■ TASK TO CARRY OUT
Please set down every line of the material below word for word, with no changes.
**** SUPPLIED RECORDS
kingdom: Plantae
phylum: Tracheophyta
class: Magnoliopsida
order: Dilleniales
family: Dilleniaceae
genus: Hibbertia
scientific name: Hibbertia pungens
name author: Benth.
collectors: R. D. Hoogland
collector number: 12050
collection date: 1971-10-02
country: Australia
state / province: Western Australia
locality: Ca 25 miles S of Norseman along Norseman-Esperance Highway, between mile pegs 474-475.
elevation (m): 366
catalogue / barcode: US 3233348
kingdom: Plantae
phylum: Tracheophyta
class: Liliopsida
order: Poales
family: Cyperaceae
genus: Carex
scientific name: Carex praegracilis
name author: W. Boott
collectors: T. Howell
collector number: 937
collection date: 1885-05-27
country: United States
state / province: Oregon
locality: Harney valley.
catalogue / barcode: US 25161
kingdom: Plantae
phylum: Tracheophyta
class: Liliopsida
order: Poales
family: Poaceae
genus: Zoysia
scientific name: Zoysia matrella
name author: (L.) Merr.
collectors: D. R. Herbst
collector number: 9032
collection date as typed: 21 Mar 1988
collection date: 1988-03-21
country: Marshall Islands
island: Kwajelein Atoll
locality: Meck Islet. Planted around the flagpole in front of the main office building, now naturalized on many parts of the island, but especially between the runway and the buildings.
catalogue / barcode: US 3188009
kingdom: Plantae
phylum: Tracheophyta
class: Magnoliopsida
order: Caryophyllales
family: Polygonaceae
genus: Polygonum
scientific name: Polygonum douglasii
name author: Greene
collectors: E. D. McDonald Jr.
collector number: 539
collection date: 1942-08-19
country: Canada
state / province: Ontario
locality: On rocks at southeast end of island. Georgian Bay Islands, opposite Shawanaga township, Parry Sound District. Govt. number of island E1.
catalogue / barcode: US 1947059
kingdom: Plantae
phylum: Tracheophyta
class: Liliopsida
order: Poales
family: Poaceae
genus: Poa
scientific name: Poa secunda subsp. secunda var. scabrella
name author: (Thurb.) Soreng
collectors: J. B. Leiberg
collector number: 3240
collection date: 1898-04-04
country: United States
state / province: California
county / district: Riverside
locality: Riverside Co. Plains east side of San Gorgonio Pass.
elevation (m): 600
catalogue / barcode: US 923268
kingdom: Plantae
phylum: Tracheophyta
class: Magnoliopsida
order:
********
■ CORRECT ANSWER
kingdom: Plantae
phylum: Tracheophyta
class: Magnoliopsida
order: Dilleniales
family: Dilleniaceae
genus: Hibbertia
scientific name: Hibbertia pungens
name author: Benth.
collectors: R. D. Hoogland
collector number: 12050
collection date: 1971-10-02
country: Australia
state / province: Western Australia
locality: Ca 25 miles S of Norseman along Norseman-Esperance Highway, between mile pegs 474-475.
elevation (m): 366
catalogue / barcode: US 3233348
kingdom: Plantae
phylum: Tracheophyta
class: Liliopsida
order: Poales
family: Cyperaceae
genus: Carex
scientific name: Carex praegracilis
name author: W. Boott
collectors: T. Howell
collector number: 937
collection date: 1885-05-27
country: United States
state / province: Oregon
locality: Harney valley.
catalogue / barcode: US 25161
kingdom: Plantae
phylum: Tracheophyta
class: Liliopsida
order: Poales
family: Poaceae
genus: Zoysia
scientific name: Zoysia matrella
name author: (L.) Merr.
collectors: D. R. Herbst
collector number: 9032
collection date as typed: 21 Mar 1988
collection date: 1988-03-21
country: Marshall Islands
island: Kwajelein Atoll
locality: Meck Islet. Planted around the flagpole in front of the main office building, now naturalized on many parts of the island, but especially between the runway and the buildings.
catalogue / barcode: US 3188009
kingdom: Plantae
phylum: Tracheophyta
class: Magnoliopsida
order: Caryophyllales
family: Polygonaceae
genus: Polygonum
scientific name: Polygonum douglasii
name author: Greene
collectors: E. D. McDonald Jr.
collector number: 539
collection date: 1942-08-19
country: Canada
state / province: Ontario
locality: On rocks at southeast end of island. Georgian Bay Islands, opposite Shawanaga township, Parry Sound District. Govt. number of island E1.
catalogue / barcode: US 1947059
kingdom: Plantae
phylum: Tracheophyta
class: Liliopsida
order: Poales
family: Poaceae
genus: Poa
scientific name: Poa secunda subsp. secunda var. scabrella
name author: (Thurb.) Soreng
collectors: J. B. Leiberg
collector number: 3240
collection date: 1898-04-04
country: United States
state / province: California
county / district: Riverside
locality: Riverside Co. Plains east side of San Gorgonio Pass.
elevation (m): 600
catalogue / barcode: US 923268
kingdom: Plantae
phylum: Tracheophyta
class: Magnoliopsida
order:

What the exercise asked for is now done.